In another serious challenge to Europe’s economic recovery, the Portuguese government said late Sunday that it will further cut spending in education, healthcare, social security, and state companies to offset austerity measures that the highest court ruled unconstitutional late on Friday.
The Constitutional Court overturned salary and pension cuts targeting public employees that are equal to around 20 percent of the more than 5 billion euros ($6.5 billion) approved as part of the 2013 budget. The court ruled that the measures were discriminatory in part because they only affected part of the labor force, and were retroactive to Jan. 1, 2013.
“Nobody can deny the decision of the Constitutional Tribunal has serious consequences for the entire country,” said Prime Minister Pedro Passos Coelho in an address to the country. The government won’t implement more tax hikes, but it committed itself to meeting the terms imposed by the troika: the European Union, The European Central Bank, and the International Monetary Fund.
Inevitably, Mr. Passos Coelho said, social services will have to be cut “to compensate” for the court-mandated revisions to the 2013 budget. He didn’t say what specifically would be trimmed.
While the court decision and resulting budget cuts present political risks in the middle and long term, its effects are more immediately economic. Portugal may now need a second extension of its 2013 deficit target to be able to reach it, and may even require a second bailout – potentially upending the country’s economic progress and delaying the European recovery.
Either way, the economic scrambling will undermine the country’s efforts to once again gain access to credit markets.
A new deal with the troika?
Passos Coelho harshly criticized the court ruling and said it will compound the pain Portugal is already feeling from public cuts of more than 13 billion euros ($17 billion) in the last two years.
The ruling also comes only days before Portugal asks its troika creditors for more flexible terms in talks planned for this weekend. In March, it received a two-year extension, until 2015, to the 78 billion euro bailout package ($101 billion) negotiated in 2011 to meet the European deficit target of 3 percent of the gross domestic product.
The new 2013 target agreed to in March was 5.5 percent, from 6.4 percent in 2012, but the court ruling could derail that. Portugal will face “serious difficulty” to meet its international financial commitments and its budget targets, the government said after a Sunday cabinet meeting in response to the ruling.
The troika has suggested it is open to talks with Portugal, despite persistent delays to the country meeting its goals, no doubt to avoid opening yet another flank in the troika’s ongoing efforts to control the economic crisis. But depending on the political and economic evolution, Portugal could be forced to ask for more money.

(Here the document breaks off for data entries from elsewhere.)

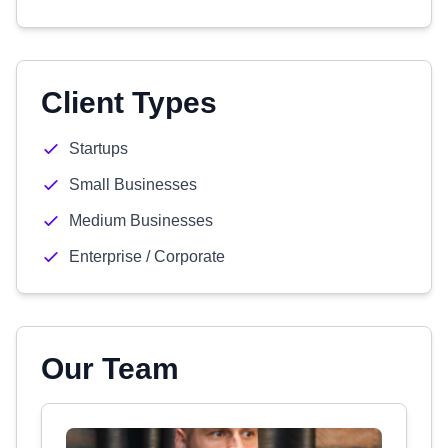
Client Types
Startups
Small Businesses
Medium Businesses
Enterprise / Corporate
Our Team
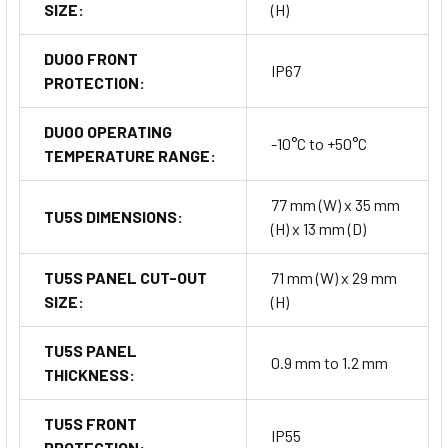
SIZE:
(H)
DU00 FRONT
IP67
PROTECTION:
DU00 OPERATING
-10°C to +50°C
TEMPERATURE RANGE:
77 mm (W) x 35 mm
TU5S DIMENSIONS:
(H) x 13 mm (D)
TU5S PANEL CUT-OUT
71 mm (W) x 29 mm
SIZE:
(H)
TU5S PANEL
0.9 mm to 1.2 mm
THICKNESS:
TU5S FRONT
IP55
PROTECTION:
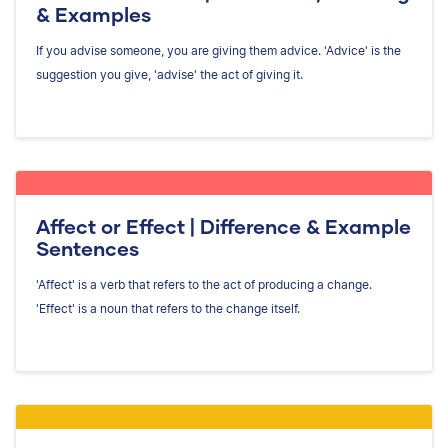
& Examples
If you advise someone, you are giving them advice. 'Advice' is the
suggestion you give, 'advise' the act of giving it.
Affect or Effect | Difference & Example
Sentences
'Affect' is a verb that refers to the act of producing a change.
'Effect' is a noun that refers to the change itself.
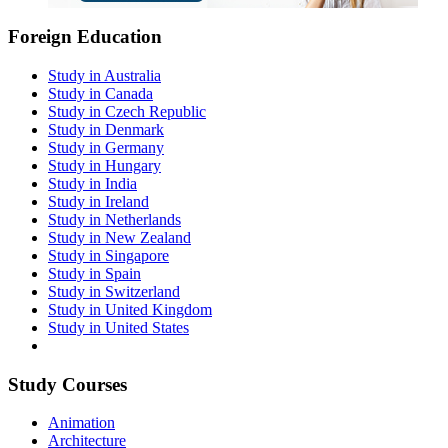
Foreign Education
Study in Australia
Study in Canada
Study in Czech Republic
Study in Denmark
Study in Germany
Study in Hungary
Study in India
Study in Ireland
Study in Netherlands
Study in New Zealand
Study in Singapore
Study in Spain
Study in Switzerland
Study in United Kingdom
Study in United States
Study Courses
Animation
Architecture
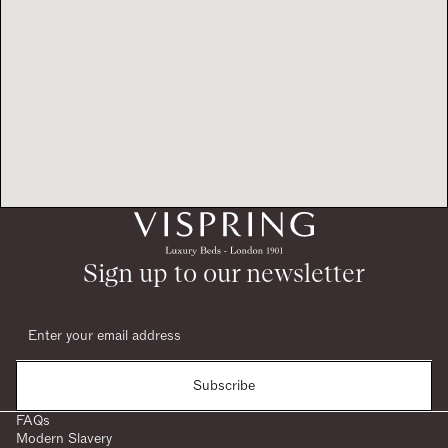
Sign up to our newsletter
Subscribe
FAQs
Modern Slavery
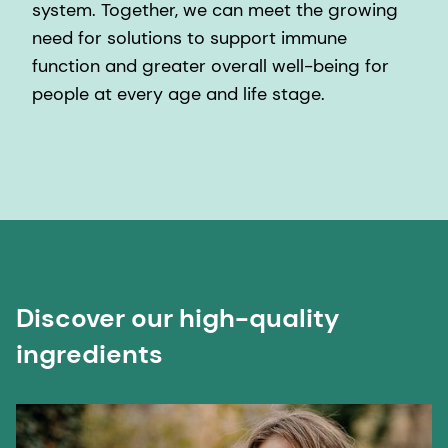
system. Together, we can meet the growing
need for solutions to support immune
function and greater overall well-being for
people at every age and life stage.
Discover our high-quality
ingredients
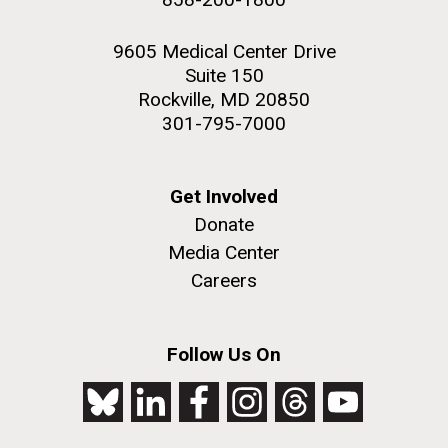
9605 Medical Center Drive
Suite 150
Rockville, MD 20850
301-795-7000
Get Involved
Donate
Media Center
Careers
Follow Us On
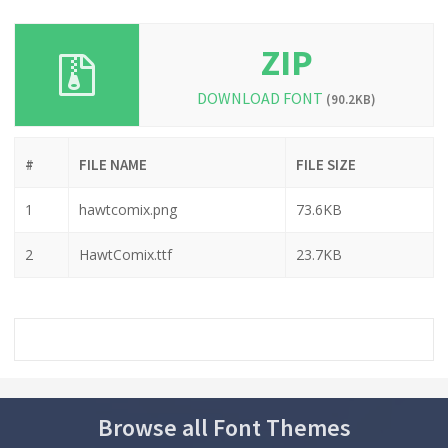
ZIP
DOWNLOAD FONT
(90.2KB)
#
FILE NAME
FILE SIZE
1
hawtcomix.png
73.6KB
2
HawtComix.ttf
23.7KB
Browse all Font Themes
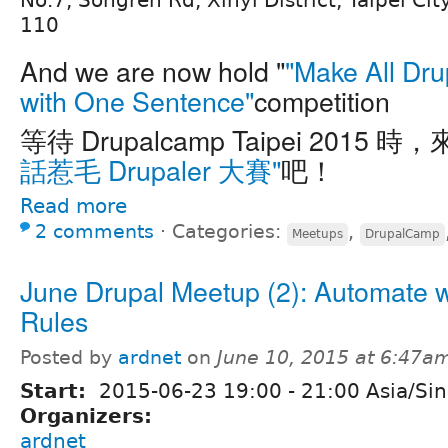
No.7, Songren Rd, Xinyi District, Taipei Cit
110
And we are now hold "
"Make All Dru
with One Sentence"
competition
等待 Drupalcamp Taipei 2015 時
話惹毛 Drupaler 大賽"
吧！
Read more
2 comments
⋅
Categories:
,
Meetups
DrupalCamp
June Drupal Meetup (2): Automate w
Rules
Posted by
ardnet
on
June 10, 2015 at 6:47a
Start:
2015-06-23
19:00
-
21:00
Asia/Si
Organizers:
ardnet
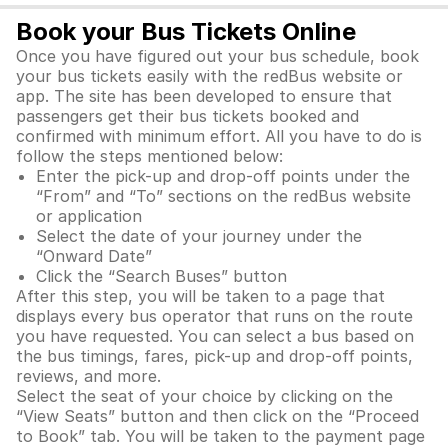
Book your Bus Tickets Online
Once you have figured out your bus schedule, book
your bus tickets easily with the redBus website or
app. The site has been developed to ensure that
passengers get their bus tickets booked and
confirmed with minimum effort. All you have to do is
follow the steps mentioned below:
Enter the pick-up and drop-off points under the
“From” and “To” sections on the redBus website
or application
Select the date of your journey under the
“Onward Date”
Click the “Search Buses” button
After this step, you will be taken to a page that
displays every bus operator that runs on the route
you have requested. You can select a bus based on
the bus timings, fares, pick-up and drop-off points,
reviews, and more.
Select the seat of your choice by clicking on the
“View Seats” button and then click on the “Proceed
to Book” tab. You will be taken to the payment page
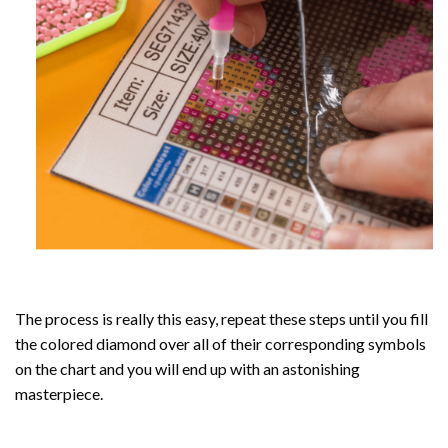
The process is really this easy, repeat these steps until you fill
the colored diamond over all of their corresponding symbols
on the chart and you will end up with an astonishing
masterpiece.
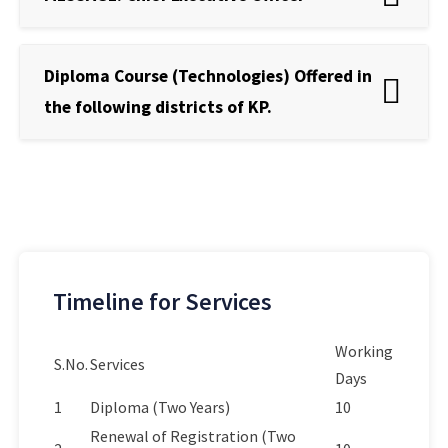
Diploma Course (Technologies) Offered in
the following districts of KP.
Timeline for Services
Working
S.No.
Services
Days
1
Diploma (Two Years)
10
Renewal of Registration (Two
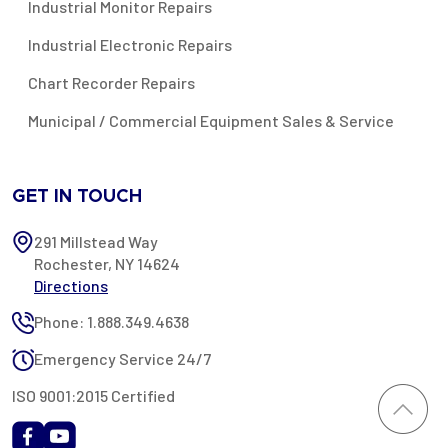
Industrial Monitor Repairs
Industrial Electronic Repairs
Chart Recorder Repairs
Municipal / Commercial Equipment Sales & Service
GET IN TOUCH
291 Millstead Way
Rochester, NY 14624
Directions
Phone: 1.888.349.4638
Emergency Service 24/7
ISO 9001:2015 Certified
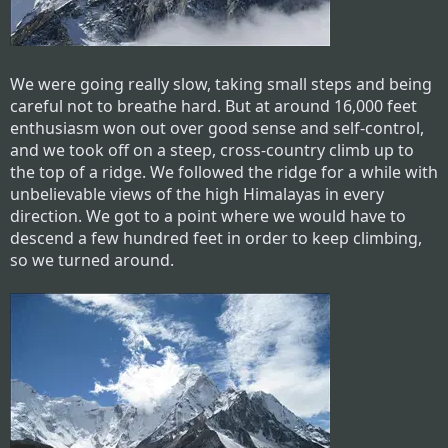
We were going really slow, taking small steps and being
careful not to breathe hard. But at around 16,000 feet
enthusiasm won out over good sense and self-control,
and we took off on a steep, cross-country climb up to
the top of a ridge. We followed the ridge for a while with
unbelievable views of the high Himalayas in every
direction. We got to a point where we would have to
descend a few hundred feet in order to keep climbing,
so we turned around.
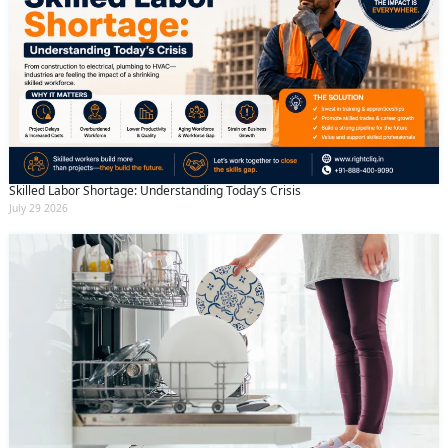
Skilled Labor Shortage: Understanding Today’s Crisis
July 29 2026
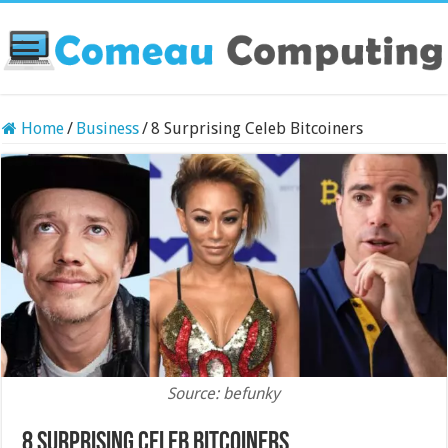
Home
/
Business
/
8 Surprising Celeb Bitcoiners
Source: befunky
8 Surprising Celeb Bitcoiners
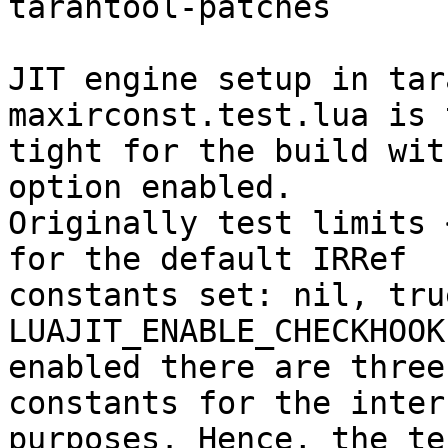
tarantool-patches

JIT engine setup in tar
maxirconst.test.lua is t
tight for the build wit
option enabled.

Originally test limits 
for the default IRRef

constants set: nil, tru
LUAJIT_ENABLE_CHECKHOOK

enabled there are three
constants for the intern
purposes. Hence, the te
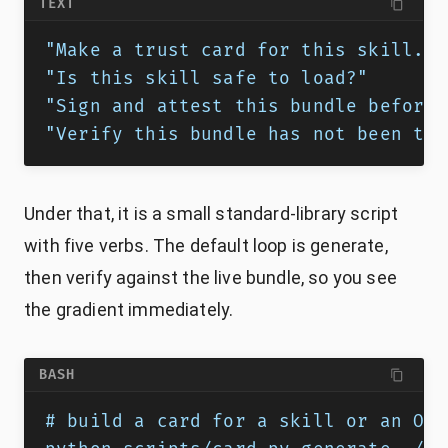
TEXT
"Make a trust card for this skill."
"Is this skill safe to load?"
"Sign and attest this bundle before 
"Verify this bundle has not been tam
Under that, it is a small standard-library script
with five verbs. The default loop is generate,
then verify against the live bundle, so you see
the gradient immediately.
BASH
# build a card for a skill or an OKF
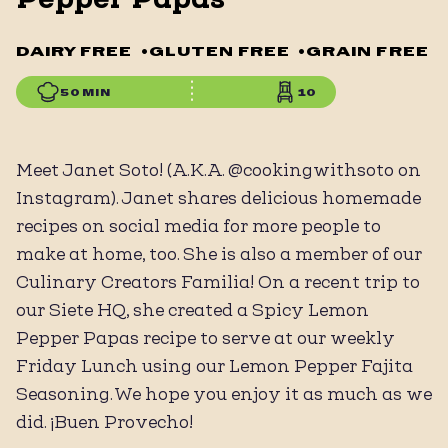
DAIRY FREE
•
GLUTEN FREE
•
GRAIN FREE
50 MIN
10
Meet Janet Soto! (A.K.A. @cookingwithsoto on
Instagram). Janet shares delicious homemade
recipes on social media for more people to
make at home, too. She is also a member of our
Culinary Creators Familia! On a recent trip to
our Siete HQ, she created a Spicy Lemon
Pepper Papas recipe to serve at our weekly
Friday Lunch using our Lemon Pepper Fajita
Seasoning. We hope you enjoy it as much as we
did. ¡Buen Provecho!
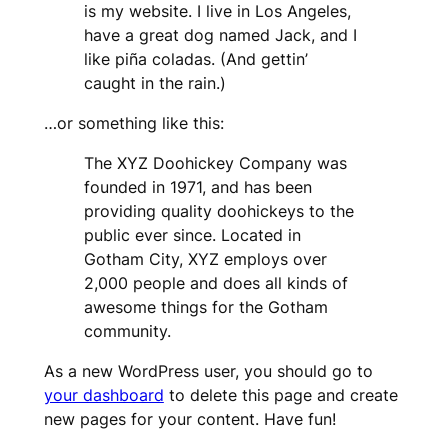
is my website. I live in Los Angeles,
have a great dog named Jack, and I
like piña coladas. (And gettin’
caught in the rain.)
…or something like this:
The XYZ Doohickey Company was
founded in 1971, and has been
providing quality doohickeys to the
public ever since. Located in
Gotham City, XYZ employs over
2,000 people and does all kinds of
awesome things for the Gotham
community.
As a new WordPress user, you should go to
your dashboard
to delete this page and create
new pages for your content. Have fun!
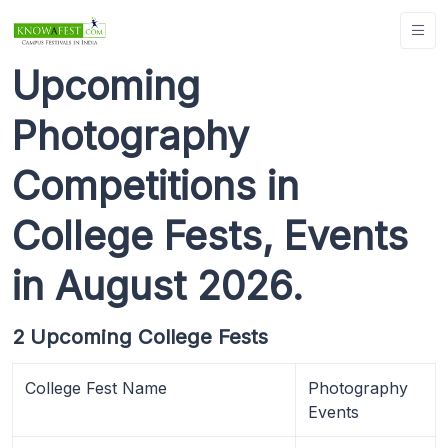
Upcoming
Photography
Competitions in
College Fests, Events
in August 2026.
2 Upcoming College Fests
College Fest Name
Photography
Events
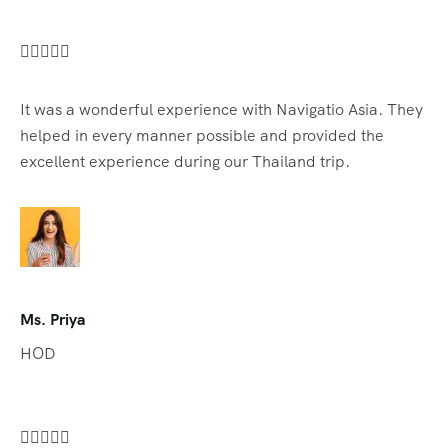





It was a wonderful experience with Navigatio Asia. They
helped in every manner possible and provided the
excellent experience during our Thailand trip.
Ms. Priya
HOD





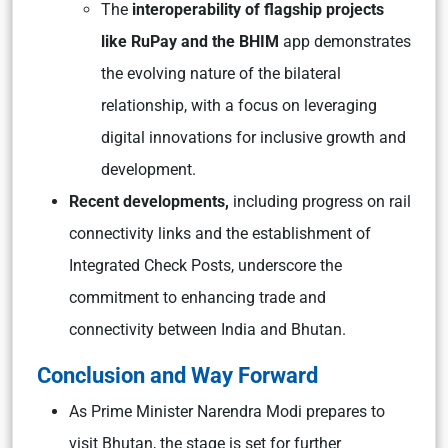
The
interoperability of flagship projects
like RuPay and the BHIM
app demonstrates
the evolving nature of the bilateral
relationship, with a focus on leveraging
digital innovations for inclusive growth and
development.
Recent developments,
including progress on rail
connectivity links and the establishment of
Integrated Check Posts, underscore the
commitment to enhancing trade and
connectivity between India and Bhutan.
Conclusion and Way Forward
As Prime Minister Narendra Modi prepares to
visit Bhutan, the stage is set for further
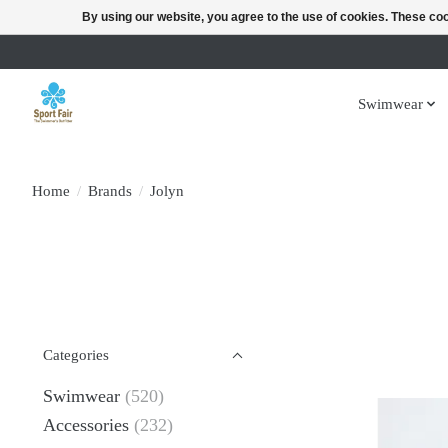
By using our website, you agree to the use of cookies. These c
Swimwear
Home
/
Brands
/
Jolyn
Categories
Swimwear
(520)
Accessories
(232)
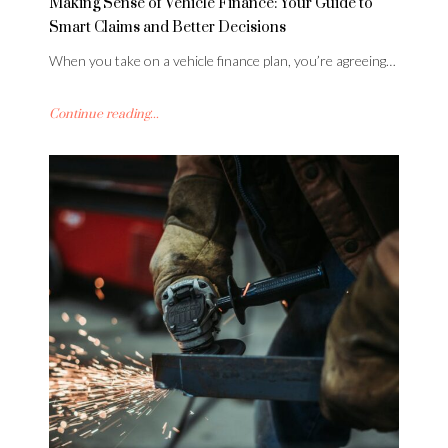
Making Sense of Vehicle Finance: Your Guide to
Smart Claims and Better Decisions
When you take on a vehicle finance plan, you’re agreeing…
Continue reading...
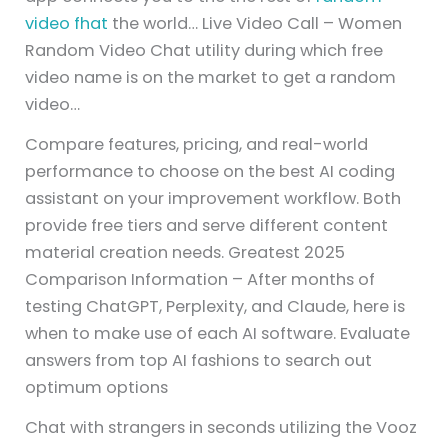
video fhat
the world… Live Video Call – Women
Random Video Chat utility during which free
video name is on the market to get a random
video…
Compare features, pricing, and real-world
performance to choose on the best AI coding
assistant on your improvement workflow. Both
provide free tiers and serve different content
material creation needs. Greatest 2025
Comparison Information – After months of
testing ChatGPT, Perplexity, and Claude, here is
when to make use of each AI software. Evaluate
answers from top AI fashions to search out
optimum options
Chat with strangers in seconds utilizing the Vooz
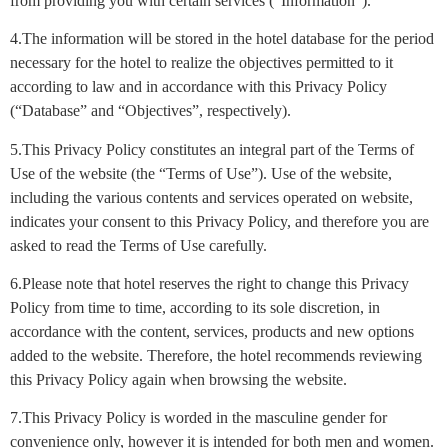
from providing you with certain services (“Information”).
4.The information will be stored in the hotel database for the period
necessary for the hotel to realize the objectives permitted to it
according to law and in accordance with this Privacy Policy
(“Database” and “Objectives”, respectively).
5.This Privacy Policy constitutes an integral part of the Terms of
Use of the website (the “Terms of Use”). Use of the website,
including the various contents and services operated on website,
indicates your consent to this Privacy Policy, and therefore you are
asked to read the Terms of Use carefully.
6.Please note that hotel reserves the right to change this Privacy
Policy from time to time, according to its sole discretion, in
accordance with the content, services, products and new options
added to the website. Therefore, the hotel recommends reviewing
this Privacy Policy again when browsing the website.
7.This Privacy Policy is worded in the masculine gender for
convenience only, however it is intended for both men and women.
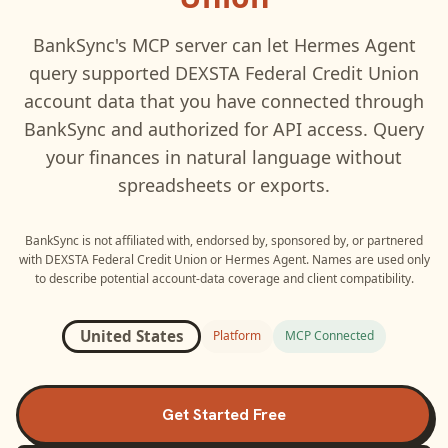
BankSync's MCP server can let
Hermes Agent
query supported
DEXSTA Federal Credit Union
account data that you have connected through
BankSync and authorized for API access. Query
your finances in natural language without
spreadsheets or exports.
BankSync is not affiliated with, endorsed by, sponsored by, or partnered
with
DEXSTA Federal Credit Union
or
Hermes Agent
. Names are used only
to describe potential account-data coverage and client compatibility.
United States
Platform
MCP Connected
Get Started Free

“We need to do everything to avoid a second bailout,” said Passos Coelho. But that will depend on his troika creditors and also how markets react to yet another obstacle to the country’s economic recovery.
Despite controversially threatening to resign if the court found the budget unconstitutional, it remains unlikely that Passos Coelho will do so imminently. His party holds a comfortable majority in parliament and enjoys strong institutional support after surviving several no-confidence votes, including one last week.